When purchasing new Mac apps, the average cost a Mac user spends per year is $139. Respondents also average possessing nine paid apps on their Mac computers. Setapp notes that not all respondents differentiated between the apps they purchase and the amount they spend on in-app purchases.
While I wouldn’t expect users to have to purchase the same apps year after year, the total of $139 is lower than I anticipated. Programs I’ve come to depend upon, such as iA Writer ($49.99 for Mac and another $49.99 for iOS and iPadOS) and Pixelmator Pro ($39.99) quickly add up.

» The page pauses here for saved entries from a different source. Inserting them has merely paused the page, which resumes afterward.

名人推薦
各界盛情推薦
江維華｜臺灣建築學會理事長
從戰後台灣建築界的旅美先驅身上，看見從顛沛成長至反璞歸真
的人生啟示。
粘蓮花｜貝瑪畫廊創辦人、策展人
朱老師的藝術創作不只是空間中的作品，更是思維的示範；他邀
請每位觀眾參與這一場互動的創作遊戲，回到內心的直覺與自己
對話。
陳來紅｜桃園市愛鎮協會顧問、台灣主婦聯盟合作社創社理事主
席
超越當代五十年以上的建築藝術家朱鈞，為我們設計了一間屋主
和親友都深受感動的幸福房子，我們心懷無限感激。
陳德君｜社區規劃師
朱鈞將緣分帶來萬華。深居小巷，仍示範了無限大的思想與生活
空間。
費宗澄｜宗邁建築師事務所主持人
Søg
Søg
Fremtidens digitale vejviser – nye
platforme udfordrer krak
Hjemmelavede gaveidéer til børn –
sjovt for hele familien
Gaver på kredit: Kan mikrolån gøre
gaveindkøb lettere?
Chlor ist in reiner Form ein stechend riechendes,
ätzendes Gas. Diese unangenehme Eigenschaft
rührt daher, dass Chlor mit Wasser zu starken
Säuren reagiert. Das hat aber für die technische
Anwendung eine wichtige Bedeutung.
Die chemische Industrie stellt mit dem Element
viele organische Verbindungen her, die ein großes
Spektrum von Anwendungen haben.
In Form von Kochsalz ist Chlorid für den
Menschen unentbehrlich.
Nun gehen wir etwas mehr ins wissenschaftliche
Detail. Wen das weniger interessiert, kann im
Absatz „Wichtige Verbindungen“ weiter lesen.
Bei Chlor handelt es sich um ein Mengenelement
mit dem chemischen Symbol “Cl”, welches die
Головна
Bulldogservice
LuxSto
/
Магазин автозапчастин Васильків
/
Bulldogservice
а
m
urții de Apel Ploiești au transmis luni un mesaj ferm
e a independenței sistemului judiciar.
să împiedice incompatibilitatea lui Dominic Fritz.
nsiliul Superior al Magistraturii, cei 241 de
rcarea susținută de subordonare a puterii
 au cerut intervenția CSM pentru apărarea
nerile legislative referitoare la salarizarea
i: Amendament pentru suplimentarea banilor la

Still, with an average purchase total of $139 for Mac apps, the typical business pro using a Mac should find such a budget permits purchasing a number of reliable apps, which may not require paying to update again for years — though I fear that trend is changing.
What are Mac users’ preferences for lifetime app licenses vs subscriptions?
Although it’s only fair that developers continue to get paid, I’m learning the days of purchasing an application once within the App Store and being done are likely over. I’ve already adjusted to the fact I simply need to pay Microsoft a yearly fee for access to its productivity suite, and when professional needs require, I do the same with Adobe’s Creative Cloud suite. That doesn’t mean other Mac users appreciate having to purchase software subscriptions, though.
Some 36% of respondents said they prefer one-time lifetime licenses. Only 17% prefer annual subscriptions, with monthly subscriptions favored even less (13%).
SEE: Setapp’s Mac software service confirms app subscriptions are here to stay (TechRepublic)
While I no longer defer paying for a Mac app I use, that’s not universally true. Setapp’s Mac app survey confirms Mac users resist purchasing an application if the app is expensive, free alternatives are available or they’re uncertain they’ll need to regularly use the program.
Sometimes free apps suffice, but experience has taught me developers often place premium features such as the ability to print or make edits to a file behind a paywall. Once I know I need a software app and it becomes necessary to fulfill daily functions, I’ve learned paying the license fee speeds my workflows and proves more effective than continuing to try to save funds by leveraging a free but limited app or repeatedly seeking trial versions.
How important is M1/M2 chip support when buying Mac apps?
The fact that Macs are increasingly powered by Apple Silicon is impacting app selection, too. Most survey respondents indicate it is very important (55%) or somewhat important (35%) that the Mac apps they purchase boast native M1 and M2 chip support.
Setapp’s Mac app survey methodology
The Setapp survey was conducted online. More than 600 Mac users located in the U.S. aged 18 or older responded. Some 45% of respondents said they use a MacBook Pro, while MacBook Airs (34%), Mac Pros (23%), iMacs (20%), Mac minis (6%) and Mac Studios (6%) composed the remainder.